MONDAY’S MUSINGS Andrea Mitchell, NBC's State Department correspondent, was the only reporter to win an assignment from the initial shuttle diplomacy of Secretary of State John Kerry, on his first trip abroad since taking office. Syria overshadows all other items on his agenda.
ABC, which normally uses foreign datelines the least, filled in with a couple of short packages: from Johannesburg, Amy Robach was the only correspondent to file a follow-up from last week's every-nighter, the Oscar Pistorius case; from The Philippines, Alex Marquardt filed a preview of his Nightline expose on under-age sex tourism. The Crow Bar in Subic Bay is where to find jail-bait prostitutes, Marquardt claimed -- yet he failed to procure the goods. The girls he found were young enough, to be sure, but a legal sweet sixteen.
Try as he might to exploit his Bully Pulpit about the looming crisis implied by that fiscal sequester, President Barack Obama has not made the case to the networks' assignment editors. He has not yet created a sense of urgency to warrant a fully-reported package on all three newscasts on the same night. This time he succeeded with NBC's Peter Alexander and CBS' Major Garrett; ABC passed.
As for lighter fare, all three newscasts geared up last week (ABC's Paula Faris here, NBC anchor Brian Williams here; CBS did not post Mark Strassmann's preview online) for godaddy.com's Danica Patrick to make NASCAR history and become the first woman to win the Daytona 500. Well she didn't. But there was a gruesome crash in Saturday's under-card race, so ABC's Matt Gutman and CBS' Strassmann showed carnage as the next best thing.

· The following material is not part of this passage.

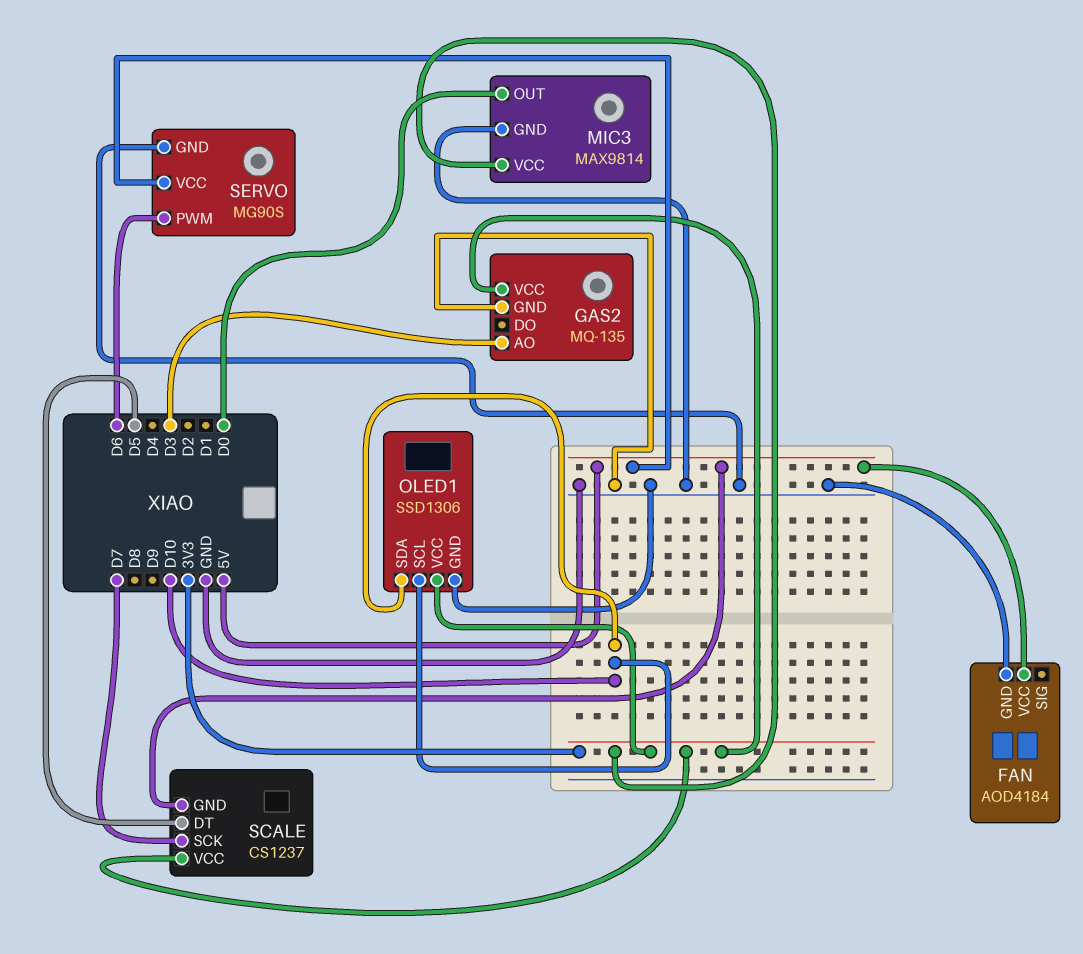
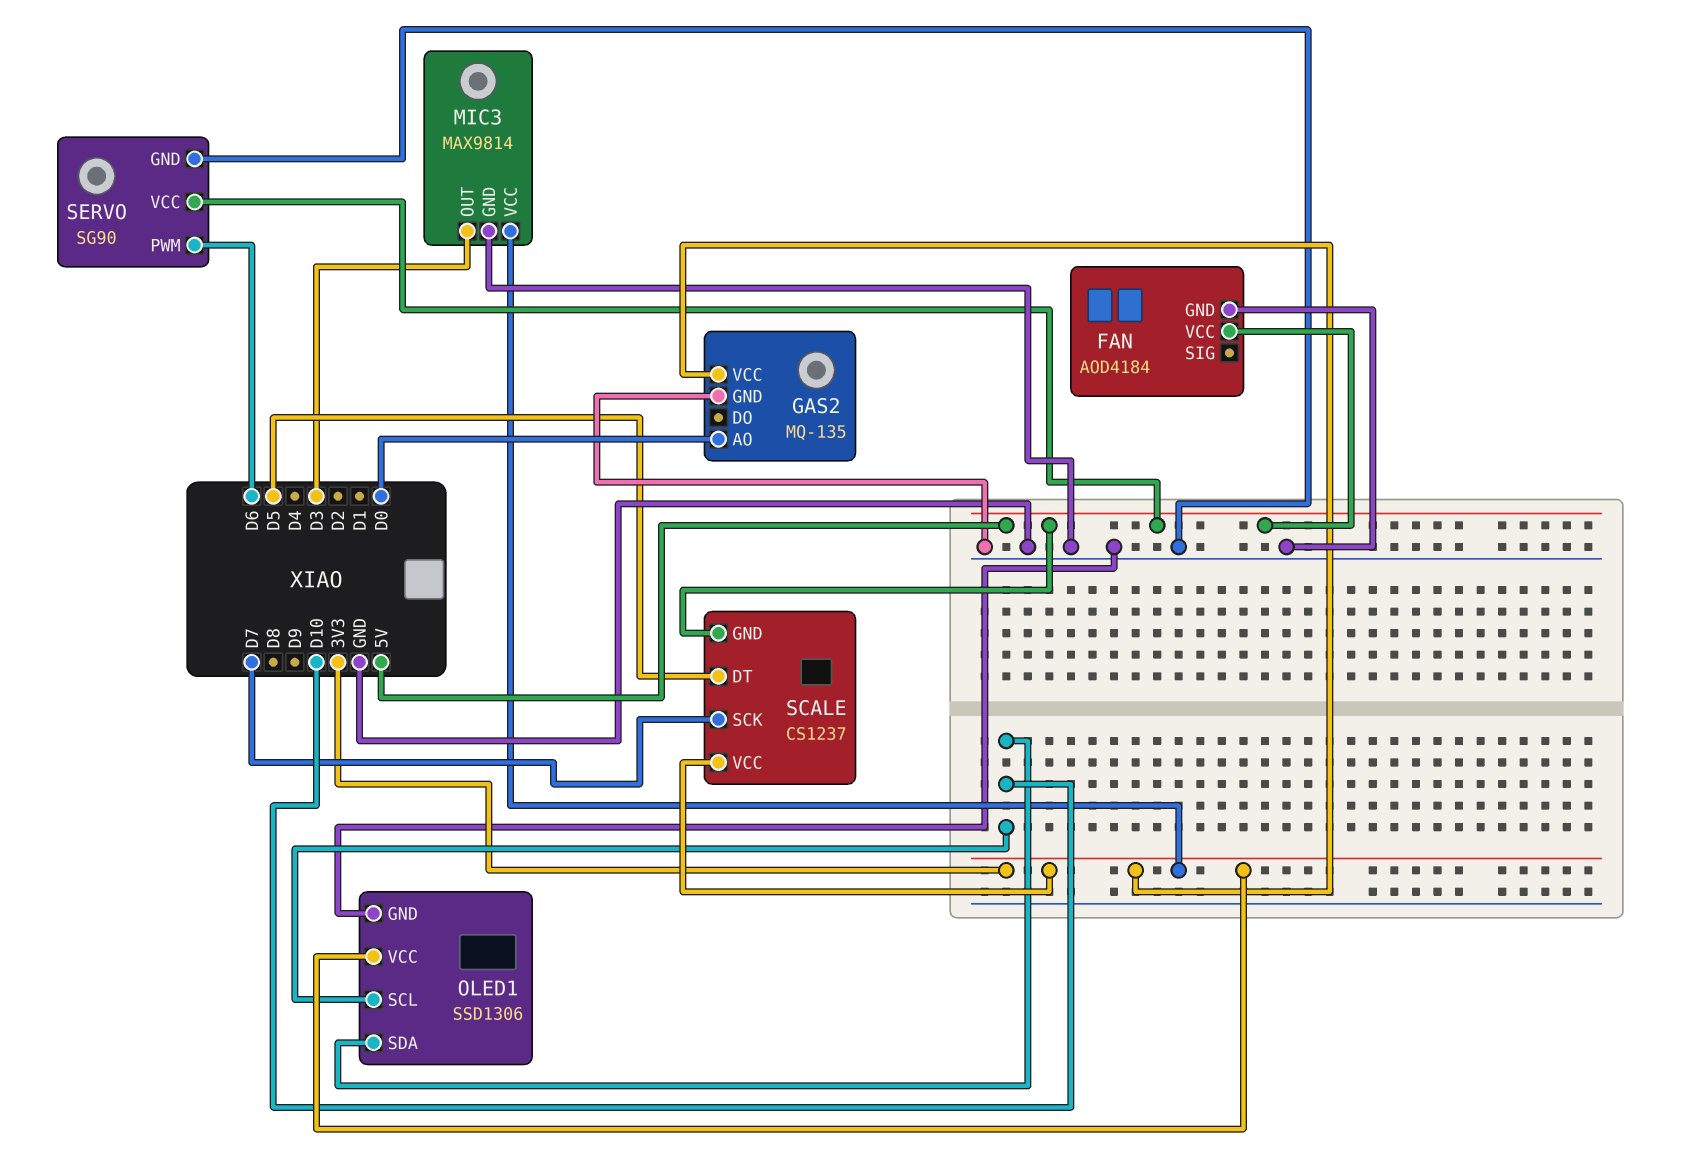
GAS2 pin AO: D3 -> D0
MIC3 pin OUT: D0 -> D3
SERVO: MG90S -> SG90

And then there were the Academy Awards. ABC's substitute anchor David Muir mostly rehashed his network's Good Morning America rehashing of his network's live telecast the night before. NBC's Kristen Dahlgren narrated highlights on the broadcast newscast yet, presumably because of copyright issues, did not have her report posted online. CBS closed its newscast with an oblique reference to the Oscars: nominated-yet-unawarded Zero Dark Thirty was criticized for disrespectful use of the last telephoned words of World Trade Center office workers. Seth Doane traveled to Connecticut to bring us parents Frank and Mary Fetchet, still bereaved twelve years later.